While ESG (environmental, social, and governance) has morphed from niche to mainstream in what seems like a hot minute, not all institutions have taken notice. AFL club St Kilda, for example, appears less concerned about the governance part.
When it comes to sporting horror stories, few challenge the sustained mediocrity of the foundation AFL club. While most long-running hoodoos have been broken in the past two decades — Boston’s Curse of the Bambino, Chicago’s Curse of Shoeless Joe, or, more locally, the droughts of Melbourne and the Western Bulldogs — St Kilda’s run continues. Its sole premiership, by one point, was in 1966. Since then, the club has remained a never-ending governance and financial nightmare.
Last week, just months after re-signing former coach Brett Ratten, the club announced his termination. While surprising, the move wasn’t especially controversial. Due to the continuing ineptitude of AFL clubs making significant termination payments to sacked coaches, the league recently introduced a maximum six-month payout clause in contracts.
Within days of Ratten’s dismissal, media leaks started appearing suggesting the return of controversial former coach Ross Lyon. On Monday it was confirmed he would be returning to the club. Lyon left the Saints in difficult circumstances in 2011 before an initially successful, but ultimately disastrous, tenure at Fremantle. After four terrible years onfield, Lyon departed Fremantle amid alleged sexual harassment claims.
In 2018, Fox reported that “a hush-money payment of more than $100,000 to a former female staff member, which included a non-disclosure agreement, to settle a sexual harassment complaint”. It has also been reported Lyon told the woman he liked her “budding boobs” during a Fremantle club function.

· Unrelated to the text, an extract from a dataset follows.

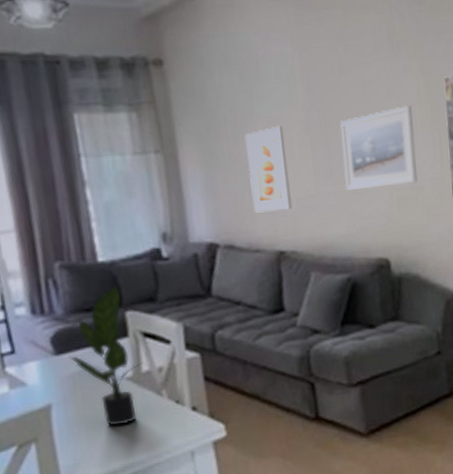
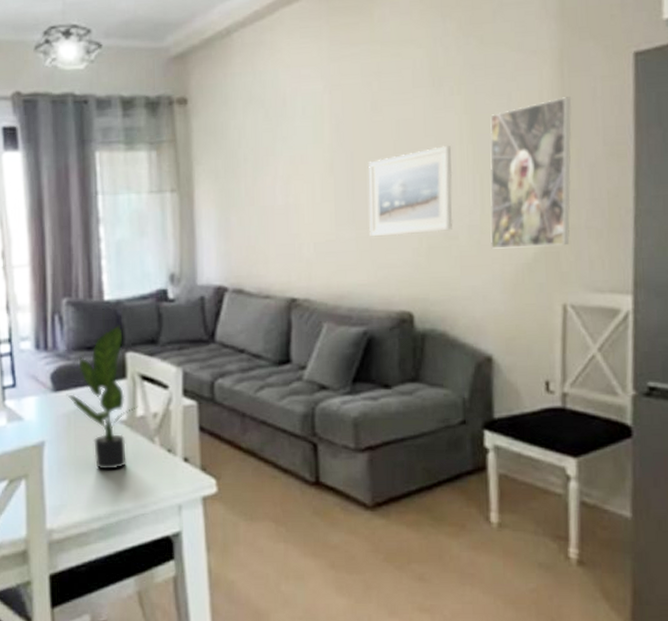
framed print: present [244,125,293,213] -> none [264,166,309,257]

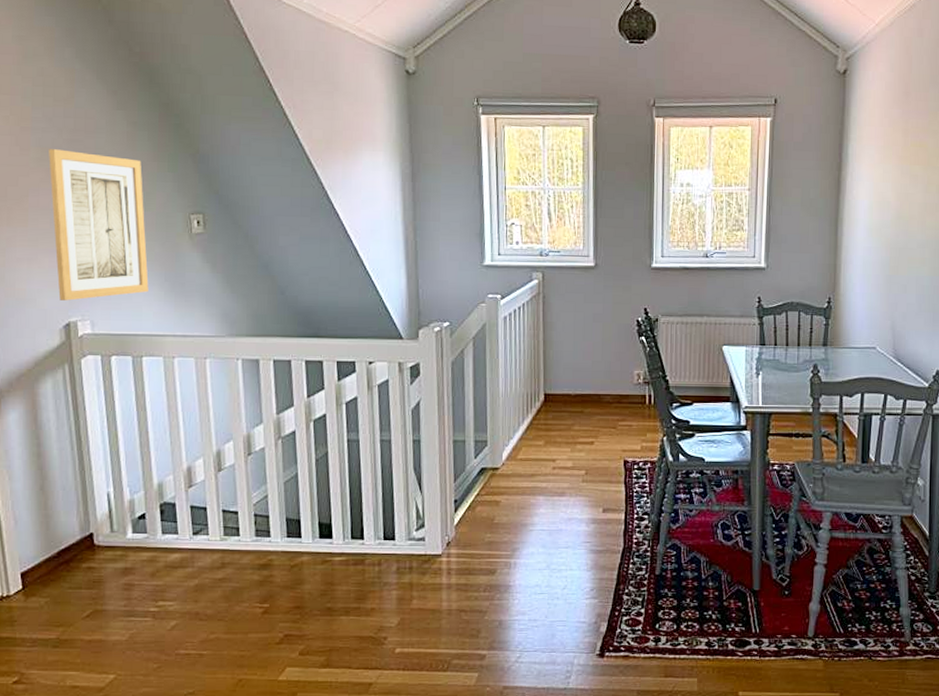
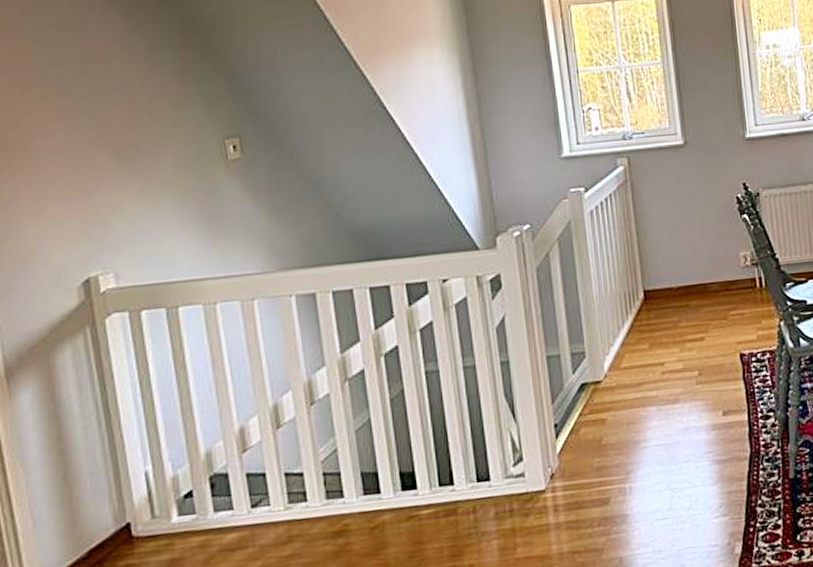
wall art: present [49,149,149,301] -> none [55,83,181,254]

The woman was two months pregnant. She has previously alleged she was sexually harassed by Lyon when the then 51-year-old reportedly followed her throughout the event and made a series of inappropriate and crude remarks. Lyon has also had less relevant but well-publicised marital and financial issues in recent years.
But Lyon’s previous off- and onfield issues were quietly ignored by the male-dominated AFL media. Within hours of Ratten’s firing, former St Kilda great and media personality Brendon Goddard said on SEN that “there was ‘no reason’ why Lyon couldn’t walk back into Moorabbin after his infamous defection to Fremantle back in 2011”. The Herald Sun quickly followed suit, giving more credibility to the rumour. A few days later, the Nine papers reported Lyon’s comments that he was “very close” to signing up after his “heart’s been opened” — whatever that means.
While most AFL clubs take months to appoint a coach — forming subcommittees and appointing expert search firms like Egon Zehnder — Lyon went from disgraced former Fremantle coach to returning hero in the space of… five days.
How did this happen?
Five weeks earlier, former St Kilda president Lindsay Fox held his 85th birthday on a luxury yacht, ferrying the 400-person strong guest list from New York to Montreal.
The guest list read as a who’s who of the Melbourne sporting, cultural and business elite. Attendees included property billionaire John Gandel, consultant and Carlton Football Club president Luke Sayers, infrastructure tsar Rod Eddington, Melbourne Mayor Sally Capp, Linfox board members Bill Kelty, Simon Crean and presenter Eddie McGuire. Also on board were current St Kilda president and popular SEEK founder and CEO Andrew Bassat, as well as St Kilda fan and large donor Gerry Ryan (who also shouted guests a private showing of his musical Moulin Rouge).
It is becoming increasingly obvious that Ratten’s tenure came to an end aboard that luxury yacht — with Ryan, Fox, Bassat and McGuire moving towards installing McGuire’s good mate Lyon (who also works for McGuire’s production business on the Footy Classified program). The media around the appointment was masterfully controlled by McGuire. Meanwhile, St Kilda’s newly appointed CEO overseeing the shambolic process is Simon Lethlean, himself no stranger to scandal.
The appointment of Lyon was even more controversial, given he had been overlooked for the coaching role at Collingwood, Essendon and Carlton — all three clubs undertook actual coaching professional independent appointment processes, but these didn’t take place on a six-star cruise charter.
While AFL football clubs are usually small in terms of revenue (most generate less than $100 million annually), their significant public presence has meant most have made strides towards professionalising their administration and governance. It appears that perennially struggling St Kilda remains the exception, where coaches are hired and fired by a cabal of elderly billionaires aboard a superyacht.